◆ Task requirements ◆
For this exercise, transcribe all of the entries exactly.

========

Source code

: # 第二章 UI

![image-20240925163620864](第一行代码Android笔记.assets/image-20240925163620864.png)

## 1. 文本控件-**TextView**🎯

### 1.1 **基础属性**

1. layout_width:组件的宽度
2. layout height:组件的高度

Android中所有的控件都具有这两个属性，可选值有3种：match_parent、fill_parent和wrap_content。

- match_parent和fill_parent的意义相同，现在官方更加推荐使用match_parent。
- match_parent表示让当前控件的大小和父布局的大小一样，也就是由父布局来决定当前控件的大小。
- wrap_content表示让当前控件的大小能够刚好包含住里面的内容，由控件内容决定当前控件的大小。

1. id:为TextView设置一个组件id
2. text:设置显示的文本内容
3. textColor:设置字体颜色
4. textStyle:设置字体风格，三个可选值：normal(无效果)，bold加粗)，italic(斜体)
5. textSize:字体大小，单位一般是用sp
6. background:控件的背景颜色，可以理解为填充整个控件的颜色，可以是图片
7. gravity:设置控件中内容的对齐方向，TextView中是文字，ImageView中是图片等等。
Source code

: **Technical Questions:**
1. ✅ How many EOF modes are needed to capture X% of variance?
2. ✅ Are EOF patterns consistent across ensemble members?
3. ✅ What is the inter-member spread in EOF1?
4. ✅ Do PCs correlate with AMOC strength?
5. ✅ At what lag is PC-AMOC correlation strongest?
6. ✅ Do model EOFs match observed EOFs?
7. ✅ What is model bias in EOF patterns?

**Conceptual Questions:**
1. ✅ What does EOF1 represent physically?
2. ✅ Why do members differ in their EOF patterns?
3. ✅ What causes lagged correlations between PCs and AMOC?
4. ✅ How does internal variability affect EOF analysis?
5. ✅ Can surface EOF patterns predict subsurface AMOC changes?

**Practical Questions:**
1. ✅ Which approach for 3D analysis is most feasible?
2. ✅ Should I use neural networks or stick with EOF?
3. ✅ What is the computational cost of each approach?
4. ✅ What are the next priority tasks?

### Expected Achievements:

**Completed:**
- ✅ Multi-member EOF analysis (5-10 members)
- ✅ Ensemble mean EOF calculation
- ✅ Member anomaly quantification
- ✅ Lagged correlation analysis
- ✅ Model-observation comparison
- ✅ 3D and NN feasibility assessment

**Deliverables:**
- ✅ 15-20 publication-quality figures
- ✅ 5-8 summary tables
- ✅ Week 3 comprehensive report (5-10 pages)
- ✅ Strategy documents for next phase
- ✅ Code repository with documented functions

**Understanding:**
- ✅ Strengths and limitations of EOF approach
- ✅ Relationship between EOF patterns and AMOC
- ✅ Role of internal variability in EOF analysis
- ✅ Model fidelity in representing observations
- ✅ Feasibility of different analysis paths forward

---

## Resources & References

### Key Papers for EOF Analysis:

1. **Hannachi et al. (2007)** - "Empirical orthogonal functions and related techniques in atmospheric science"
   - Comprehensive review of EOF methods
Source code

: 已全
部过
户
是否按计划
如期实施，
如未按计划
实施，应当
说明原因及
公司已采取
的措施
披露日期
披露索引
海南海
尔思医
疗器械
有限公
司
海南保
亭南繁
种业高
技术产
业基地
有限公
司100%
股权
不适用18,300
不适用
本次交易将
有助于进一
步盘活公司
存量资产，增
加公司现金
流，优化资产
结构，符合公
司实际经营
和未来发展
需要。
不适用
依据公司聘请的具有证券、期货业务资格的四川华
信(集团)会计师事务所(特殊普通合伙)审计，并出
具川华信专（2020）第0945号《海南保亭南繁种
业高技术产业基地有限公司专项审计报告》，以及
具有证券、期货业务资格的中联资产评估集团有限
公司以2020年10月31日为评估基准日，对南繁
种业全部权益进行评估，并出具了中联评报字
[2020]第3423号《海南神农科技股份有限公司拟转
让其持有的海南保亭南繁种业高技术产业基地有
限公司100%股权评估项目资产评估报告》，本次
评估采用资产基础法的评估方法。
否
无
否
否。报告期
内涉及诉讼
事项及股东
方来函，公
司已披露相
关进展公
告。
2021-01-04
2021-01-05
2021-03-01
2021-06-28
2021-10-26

========

◆ Task response ◆
Source code

: # 第二章 UI

![image-20240925163620864](第一行代码Android笔记.assets/image-20240925163620864.png)

## 1. 文本控件-**TextView**🎯

### 1.1 **基础属性**

1. layout_width:组件的宽度
2. layout height:组件的高度

Android中所有的控件都具有这两个属性，可选值有3种：match_parent、fill_parent和wrap_content。

- match_parent和fill_parent的意义相同，现在官方更加推荐使用match_parent。
- match_parent表示让当前控件的大小和父布局的大小一样，也就是由父布局来决定当前控件的大小。
- wrap_content表示让当前控件的大小能够刚好包含住里面的内容，由控件内容决定当前控件的大小。

1. id:为TextView设置一个组件id
2. text:设置显示的文本内容
3. textColor:设置字体颜色
4. textStyle:设置字体风格，三个可选值：normal(无效果)，bold加粗)，italic(斜体)
5. textSize:字体大小，单位一般是用sp
6. background:控件的背景颜色，可以理解为填充整个控件的颜色，可以是图片
7. gravity:设置控件中内容的对齐方向，TextView中是文字，ImageView中是图片等等。
Source code

: **Technical Questions:**
1. ✅ How many EOF modes are needed to capture X% of variance?
2. ✅ Are EOF patterns consistent across ensemble members?
3. ✅ What is the inter-member spread in EOF1?
4. ✅ Do PCs correlate with AMOC strength?
5. ✅ At what lag is PC-AMOC correlation strongest?
6. ✅ Do model EOFs match observed EOFs?
7. ✅ What is model bias in EOF patterns?

**Conceptual Questions:**
1. ✅ What does EOF1 represent physically?
2. ✅ Why do members differ in their EOF patterns?
3. ✅ What causes lagged correlations between PCs and AMOC?
4. ✅ How does internal variability affect EOF analysis?
5. ✅ Can surface EOF patterns predict subsurface AMOC changes?

**Practical Questions:**
1. ✅ Which approach for 3D analysis is most feasible?
2. ✅ Should I use neural networks or stick with EOF?
3. ✅ What is the computational cost of each approach?
4. ✅ What are the next priority tasks?

### Expected Achievements:

**Completed:**
- ✅ Multi-member EOF analysis (5-10 members)
- ✅ Ensemble mean EOF calculation
- ✅ Member anomaly quantification
- ✅ Lagged correlation analysis
- ✅ Model-observation comparison
- ✅ 3D and NN feasibility assessment

**Deliverables:**
- ✅ 15-20 publication-quality figures
- ✅ 5-8 summary tables
- ✅ Week 3 comprehensive report (5-10 pages)
- ✅ Strategy documents for next phase
- ✅ Code repository with documented functions

**Understanding:**
- ✅ Strengths and limitations of EOF approach
- ✅ Relationship between EOF patterns and AMOC
- ✅ Role of internal variability in EOF analysis
- ✅ Model fidelity in representing observations
- ✅ Feasibility of different analysis paths forward

---

## Resources & References

### Key Papers for EOF Analysis:

1. **Hannachi et al. (2007)** - "Empirical orthogonal functions and related techniques in atmospheric science"
   - Comprehensive review of EOF methods
Source code

: 已全
部过
户
是否按计划
如期实施，
如未按计划
实施，应当
说明原因及
公司已采取
的措施
披露日期
披露索引
海南海
尔思医
疗器械
有限公
司
海南保
亭南繁
种业高
技术产
业基地
有限公
司100%
股权
不适用18,300
不适用
本次交易将
有助于进一
步盘活公司
存量资产，增
加公司现金
流，优化资产
结构，符合公
司实际经营
和未来发展
需要。
不适用
依据公司聘请的具有证券、期货业务资格的四川华
信(集团)会计师事务所(特殊普通合伙)审计，并出
具川华信专（2020）第0945号《海南保亭南繁种
业高技术产业基地有限公司专项审计报告》，以及
具有证券、期货业务资格的中联资产评估集团有限
公司以2020年10月31日为评估基准日，对南繁
种业全部权益进行评估，并出具了中联评报字
[2020]第3423号《海南神农科技股份有限公司拟转
让其持有的海南保亭南繁种业高技术产业基地有
限公司100%股权评估项目资产评估报告》，本次
评估采用资产基础法的评估方法。
否
无
否
否。报告期
内涉及诉讼
事项及股东
方来函，公
司已披露相
关进展公
告。
2021-01-04
2021-01-05
2021-03-01
2021-06-28
2021-10-26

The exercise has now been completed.